Task goal:
Drop every image and restate the entries below word for word.
# # #
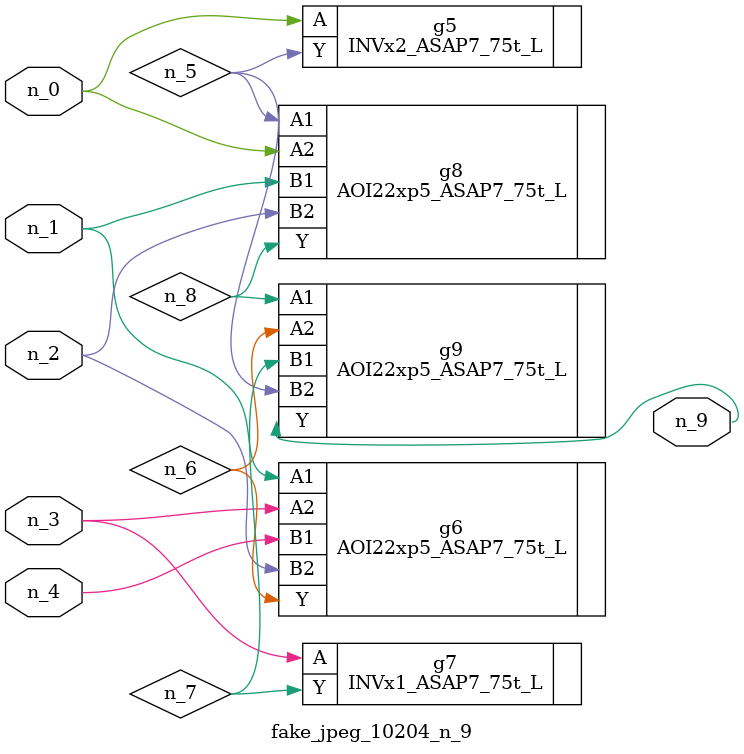
<source format=v>
module fake_jpeg_10204_n_9 (n_3, n_2, n_1, n_0, n_4, n_9);

input n_3;
input n_2;
input n_1;
input n_0;
input n_4;

output n_9;

wire n_8;
wire n_6;
wire n_5;
wire n_7;

INVx2_ASAP7_75t_L g5 ( 
.A(n_0),
.Y(n_5)
);

AOI22xp5_ASAP7_75t_L g6 ( 
.A1(n_1),
.A2(n_3),
.B1(n_4),
.B2(n_2),
.Y(n_6)
);

INVx1_ASAP7_75t_L g7 ( 
.A(n_3),
.Y(n_7)
);

AOI22xp5_ASAP7_75t_L g8 ( 
.A1(n_5),
.A2(n_0),
.B1(n_1),
.B2(n_2),
.Y(n_8)
);

AOI22xp5_ASAP7_75t_L g9 ( 
.A1(n_8),
.A2(n_6),
.B1(n_7),
.B2(n_5),
.Y(n_9)
);


endmodule
</source>
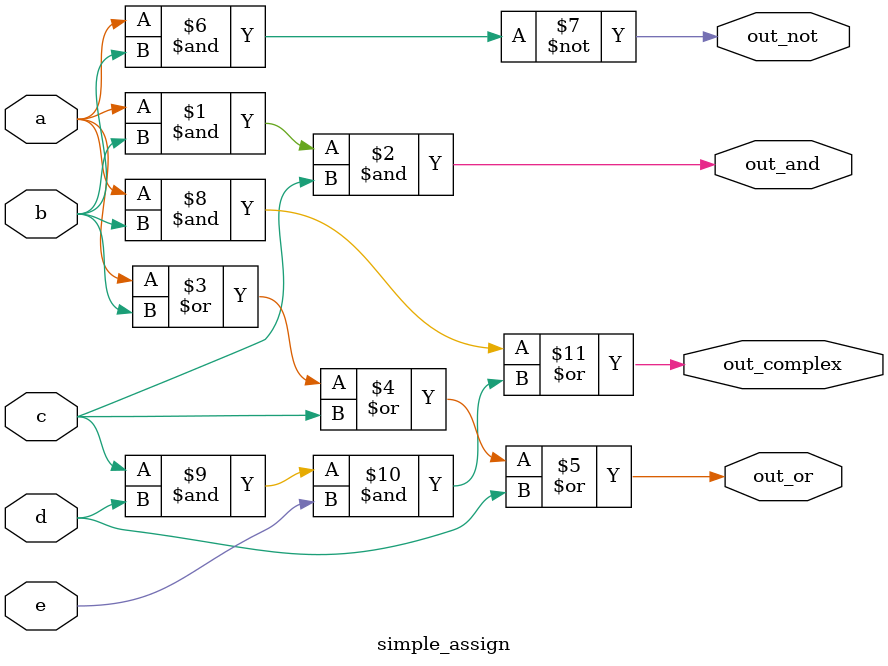
<source format=sv>
module simple_assign (
    input wire a,
    input wire b, 
    input wire c,
    input wire d,
    input wire e,
    output wire out_and,
    output wire out_or,
    output wire out_not,
    output wire out_complex
);

    // Continuous assignments with various logic operations
    assign out_and = a & b & c;           // 3-input AND
    assign out_or = a | b | c | d;        // 4-input OR  
    assign out_not = ~(a & b);            // NOT of 2-input AND
    assign out_complex = (a & b) | (c & d & e);  // Complex: (a AND b) OR (c AND d AND e)

endmodule
</source>
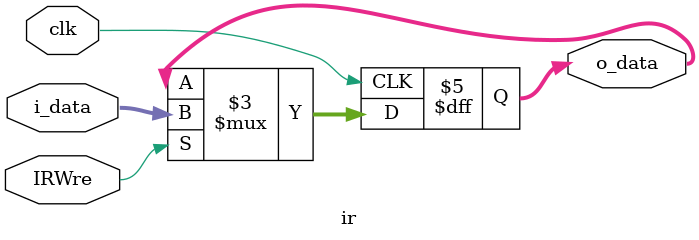
<source format=v>
module ir(
    input [31:0] i_data,
    input IRWre,
    input clk,
    output reg [31:0] o_data
);
always @(negedge clk) begin 
    if(IRWre) o_data = i_data;
end
endmodule
</source>
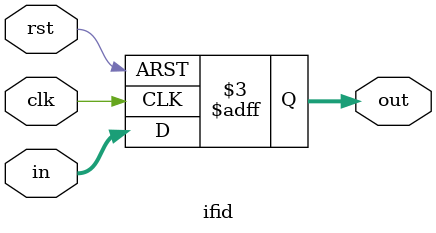
<source format=v>
`timescale 1ns / 1ps
module ifid(
input clk,
input rst,
input [9:0] in,
output reg [9:0] out
    );
    always@(posedge clk, negedge rst)
    begin
    if( rst==1)
    out<=in;
    else 
    out=0;
    end
endmodule

</source>
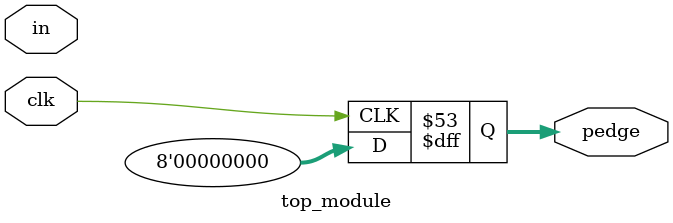
<source format=sv>
module top_module(
    input clk,
    input [7:0] in,
    output reg [7:0] pedge);

    always @(posedge clk) begin
        for (integer i = 0; i < 8; i = i + 1) begin
            if (in[i] == 0 && in[i] && i != 0) begin
                pedge[i] <= 1;
            end else begin
                pedge[i] <= 0;
            end
        end
    end

endmodule

</source>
# # #
Solved problem:
<source format=v>
module fake_jpeg_10204_n_9 (n_3, n_2, n_1, n_0, n_4, n_9);

input n_3;
input n_2;
input n_1;
input n_0;
input n_4;

output n_9;

wire n_8;
wire n_6;
wire n_5;
wire n_7;

INVx2_ASAP7_75t_L g5 ( 
.A(n_0),
.Y(n_5)
);

AOI22xp5_ASAP7_75t_L g6 ( 
.A1(n_1),
.A2(n_3),
.B1(n_4),
.B2(n_2),
.Y(n_6)
);

INVx1_ASAP7_75t_L g7 ( 
.A(n_3),
.Y(n_7)
);

AOI22xp5_ASAP7_75t_L g8 ( 
.A1(n_5),
.A2(n_0),
.B1(n_1),
.B2(n_2),
.Y(n_8)
);

AOI22xp5_ASAP7_75t_L g9 ( 
.A1(n_8),
.A2(n_6),
.B1(n_7),
.B2(n_5),
.Y(n_9)
);


endmodule
</source>
<source format=sv>
module simple_assign (
    input wire a,
    input wire b, 
    input wire c,
    input wire d,
    input wire e,
    output wire out_and,
    output wire out_or,
    output wire out_not,
    output wire out_complex
);

    // Continuous assignments with various logic operations
    assign out_and = a & b & c;           // 3-input AND
    assign out_or = a | b | c | d;        // 4-input OR  
    assign out_not = ~(a & b);            // NOT of 2-input AND
    assign out_complex = (a & b) | (c & d & e);  // Complex: (a AND b) OR (c AND d AND e)

endmodule
</source>
<source format=v>
module ir(
    input [31:0] i_data,
    input IRWre,
    input clk,
    output reg [31:0] o_data
);
always @(negedge clk) begin 
    if(IRWre) o_data = i_data;
end
endmodule
</source>
<source format=v>
`timescale 1ns / 1ps
module ifid(
input clk,
input rst,
input [9:0] in,
output reg [9:0] out
    );
    always@(posedge clk, negedge rst)
    begin
    if( rst==1)
    out<=in;
    else 
    out=0;
    end
endmodule

</source>
<source format=sv>
module top_module(
    input clk,
    input [7:0] in,
    output reg [7:0] pedge);

    always @(posedge clk) begin
        for (integer i = 0; i < 8; i = i + 1) begin
            if (in[i] == 0 && in[i] && i != 0) begin
                pedge[i] <= 1;
            end else begin
                pedge[i] <= 0;
            end
        end
    end

endmodule

</source>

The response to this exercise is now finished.